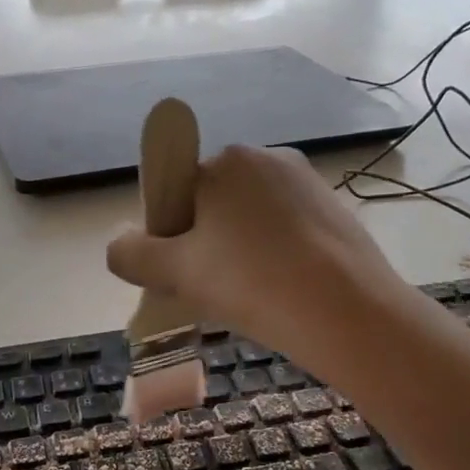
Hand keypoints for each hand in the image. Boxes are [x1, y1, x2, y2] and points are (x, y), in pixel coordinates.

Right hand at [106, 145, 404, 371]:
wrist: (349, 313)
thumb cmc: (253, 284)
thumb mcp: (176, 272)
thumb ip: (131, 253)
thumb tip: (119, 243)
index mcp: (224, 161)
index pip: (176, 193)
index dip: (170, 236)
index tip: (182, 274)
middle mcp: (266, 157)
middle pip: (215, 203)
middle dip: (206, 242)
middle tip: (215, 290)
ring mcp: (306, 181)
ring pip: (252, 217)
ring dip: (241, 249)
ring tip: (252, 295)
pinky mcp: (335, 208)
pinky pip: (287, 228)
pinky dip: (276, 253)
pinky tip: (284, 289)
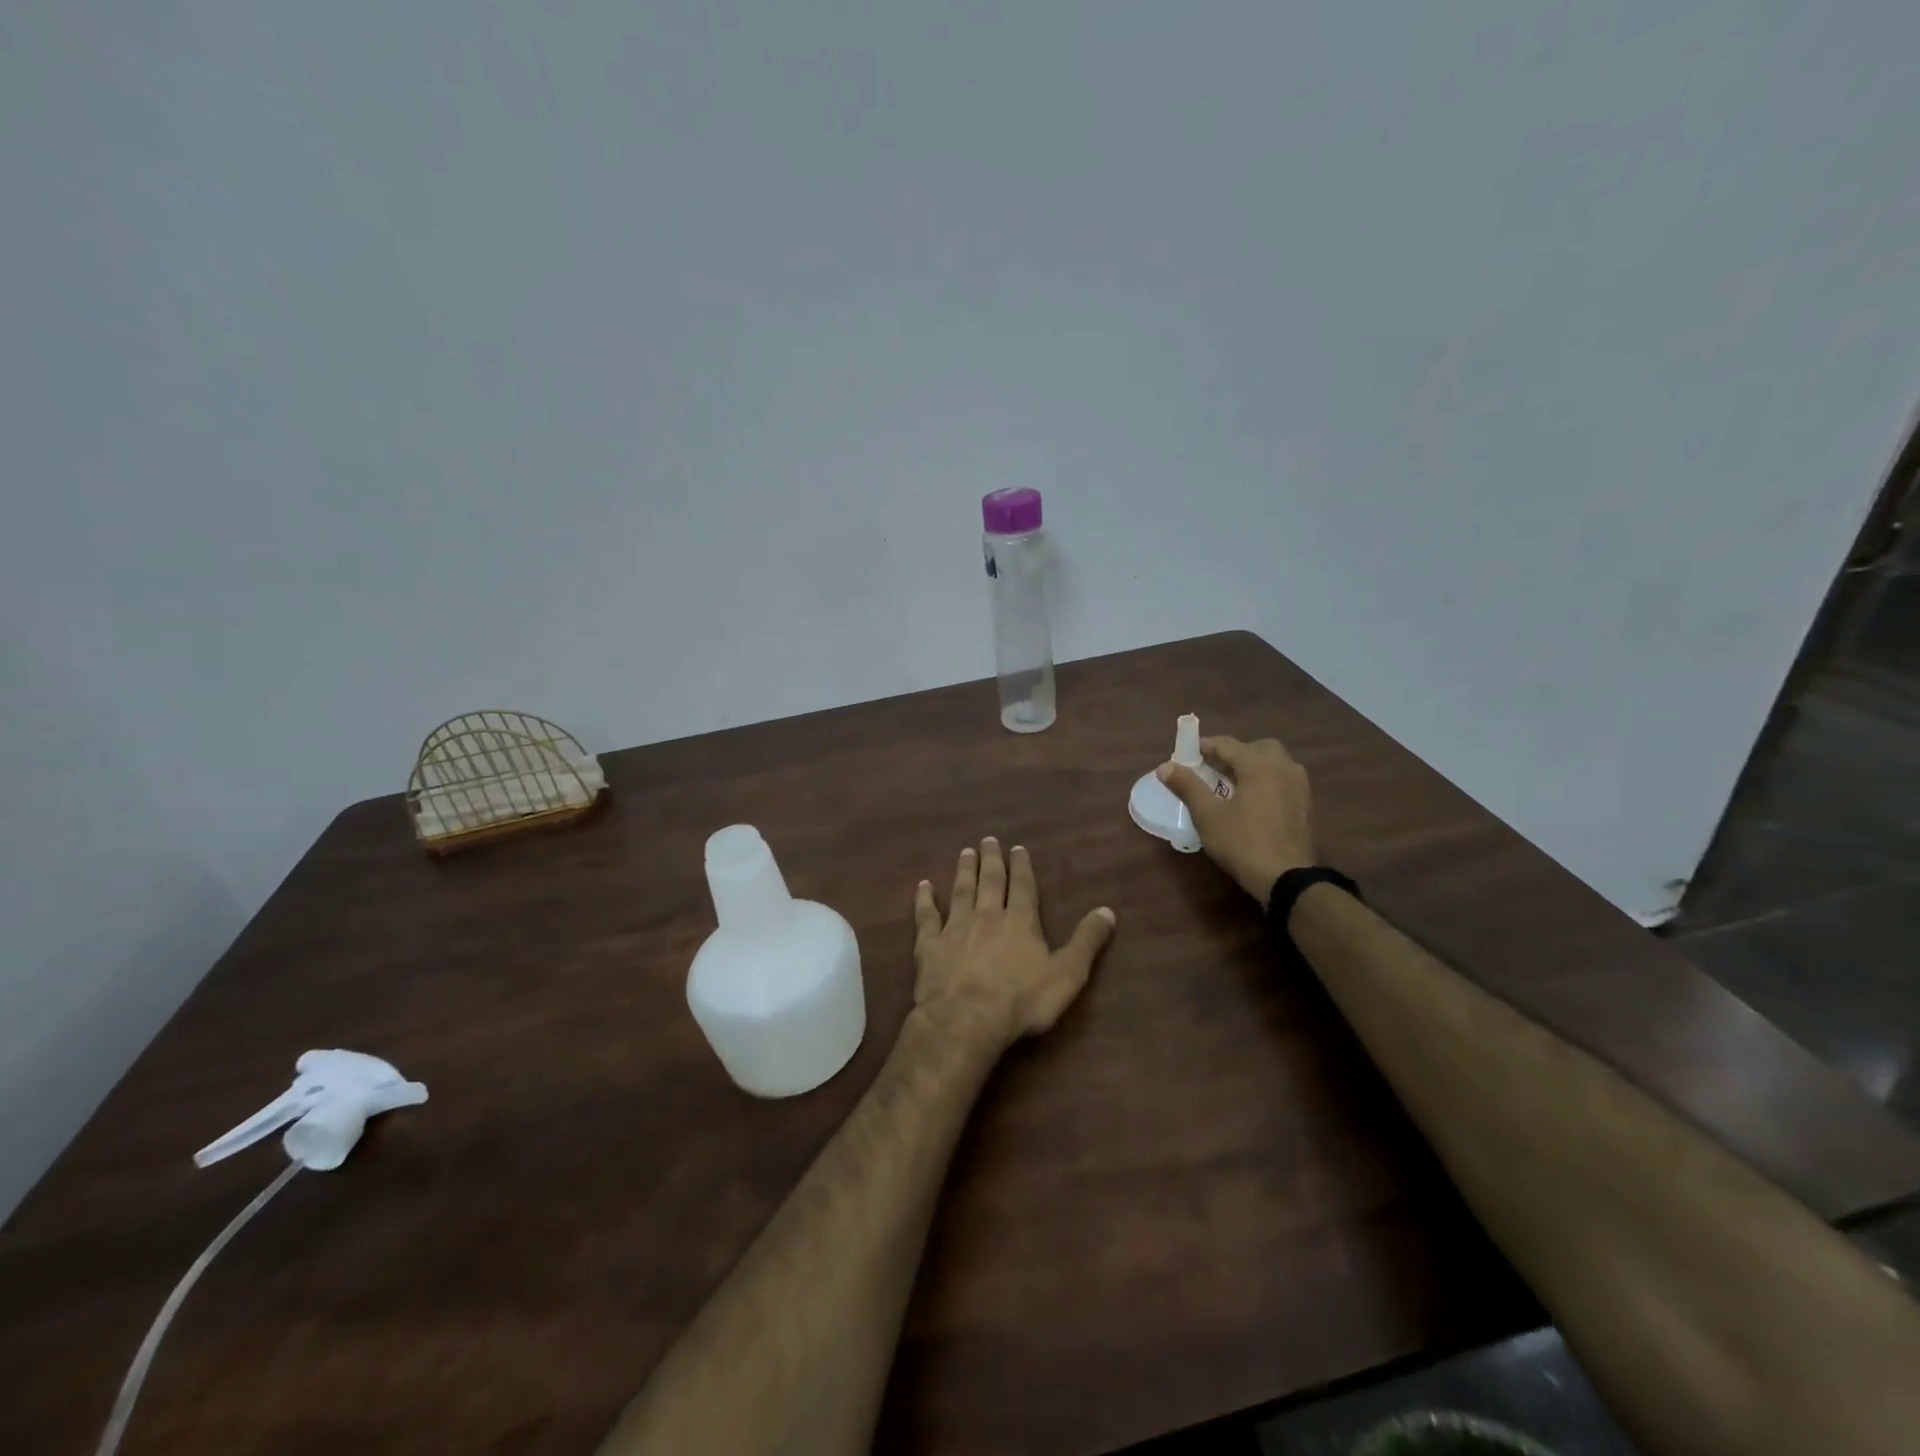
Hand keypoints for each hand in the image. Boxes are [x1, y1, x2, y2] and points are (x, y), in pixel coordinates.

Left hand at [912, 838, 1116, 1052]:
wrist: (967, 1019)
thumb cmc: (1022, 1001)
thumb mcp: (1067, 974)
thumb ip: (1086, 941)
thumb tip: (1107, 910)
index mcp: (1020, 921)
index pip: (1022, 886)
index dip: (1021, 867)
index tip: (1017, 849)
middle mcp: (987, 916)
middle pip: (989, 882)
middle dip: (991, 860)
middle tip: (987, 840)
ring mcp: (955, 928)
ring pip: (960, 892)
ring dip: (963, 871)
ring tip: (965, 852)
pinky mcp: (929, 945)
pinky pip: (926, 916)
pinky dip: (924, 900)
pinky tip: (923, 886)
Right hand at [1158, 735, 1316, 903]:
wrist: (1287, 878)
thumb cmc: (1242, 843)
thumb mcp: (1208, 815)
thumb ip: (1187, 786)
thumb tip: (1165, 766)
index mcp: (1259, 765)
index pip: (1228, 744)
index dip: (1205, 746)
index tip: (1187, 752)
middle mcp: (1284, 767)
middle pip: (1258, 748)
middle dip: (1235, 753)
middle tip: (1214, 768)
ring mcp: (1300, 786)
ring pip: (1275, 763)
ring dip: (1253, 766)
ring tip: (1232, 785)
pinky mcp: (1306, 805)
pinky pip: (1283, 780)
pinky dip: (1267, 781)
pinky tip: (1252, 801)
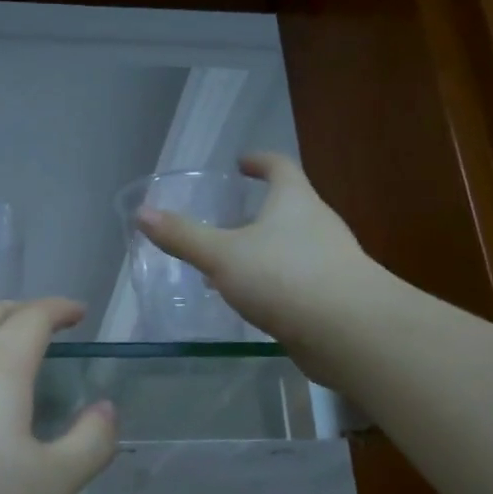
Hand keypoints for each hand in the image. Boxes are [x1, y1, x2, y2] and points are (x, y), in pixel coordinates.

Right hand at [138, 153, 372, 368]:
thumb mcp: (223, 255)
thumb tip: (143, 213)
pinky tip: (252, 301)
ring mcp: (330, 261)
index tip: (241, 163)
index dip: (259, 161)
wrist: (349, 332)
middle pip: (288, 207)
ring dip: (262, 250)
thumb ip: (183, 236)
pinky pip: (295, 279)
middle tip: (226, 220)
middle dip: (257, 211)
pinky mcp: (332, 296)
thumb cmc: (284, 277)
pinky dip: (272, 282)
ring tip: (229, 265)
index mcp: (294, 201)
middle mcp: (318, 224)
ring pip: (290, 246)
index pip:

+ + +

_What is required_
Keep every word of the records above exactly, and return them with no pictures.

_Result_
Hand keypoints for each hand in the image. Boxes are [x1, y1, x2, y2] and points are (x, y), in pixel coordinates.

Right hand at [106, 145, 404, 371]:
wrist: (349, 313)
thumb cmc: (253, 284)
thumb mcp: (176, 272)
thumb ip: (131, 253)
thumb tip: (119, 243)
index mcp: (224, 161)
index pip: (176, 193)
index dip: (170, 236)
index tip: (182, 274)
middle mcp: (266, 157)
middle pip: (215, 203)
middle dip: (206, 242)
middle tip: (215, 290)
ring mcp: (306, 181)
ring pip: (252, 217)
ring dip: (241, 249)
ring tip: (252, 295)
pinky mcp: (335, 208)
pinky pip: (287, 228)
pinky dip: (276, 253)
pinky tip: (284, 289)
Hand keypoints for each hand in the image. Boxes are [x1, y1, x2, y2] and points are (x, y), in pixel coordinates.

Left hand at [912, 838, 1116, 1052]:
wrist: (967, 1019)
thumb cmc: (1022, 1001)
thumb mcp: (1067, 974)
thumb ip: (1086, 941)
thumb tip: (1107, 910)
index mcp: (1020, 921)
index pip: (1022, 886)
index dip: (1021, 867)
index tip: (1017, 849)
middle mcp: (987, 916)
middle pip: (989, 882)
middle dip: (991, 860)
middle tip: (987, 840)
ring mcp: (955, 928)
ring pip: (960, 892)
ring dip: (963, 871)
ring tip: (965, 852)
pinky mcp: (929, 945)
pinky pip: (926, 916)
pinky dip: (924, 900)
pinky tip: (923, 886)
Right hand at [1158, 735, 1316, 903]:
wrist: (1287, 878)
thumb cmc: (1242, 843)
thumb mcp: (1208, 815)
thumb ip: (1187, 786)
thumb tip: (1165, 766)
index mcp: (1259, 765)
index pip: (1228, 744)
index dip: (1205, 746)
index tip: (1187, 752)
middle mcp: (1284, 767)
middle pip: (1258, 748)
middle dip: (1235, 753)
middle tip: (1214, 768)
ring mcp: (1300, 786)
ring pip: (1275, 763)
ring dip: (1253, 766)
ring tip: (1232, 785)
pinky mcp: (1306, 805)
pinky pip: (1283, 780)
pinky dip: (1267, 781)
pinky tip: (1252, 801)
Hand keypoints for each hand in the image. Boxes are [x1, y1, x2, y2] and points are (x, y), in pixel coordinates.

Right hand at [138, 153, 372, 368]:
thumb mcp: (223, 255)
thumb tip: (143, 213)
pinky tip: (252, 301)
ring mcp: (330, 261)
index tip: (241, 163)
index dip: (259, 161)
wrist: (349, 332)
middle pip: (288, 207)
ring dip: (262, 250)
thumb ip: (183, 236)
pinky pip: (295, 279)
middle tip: (226, 220)
middle dip: (257, 211)
pinky mcp: (332, 296)
thumb cmc: (284, 277)
pinky dip: (272, 282)
ring tip: (229, 265)
index mcp: (294, 201)
middle mcp: (318, 224)
ring pip: (290, 246)
index pip:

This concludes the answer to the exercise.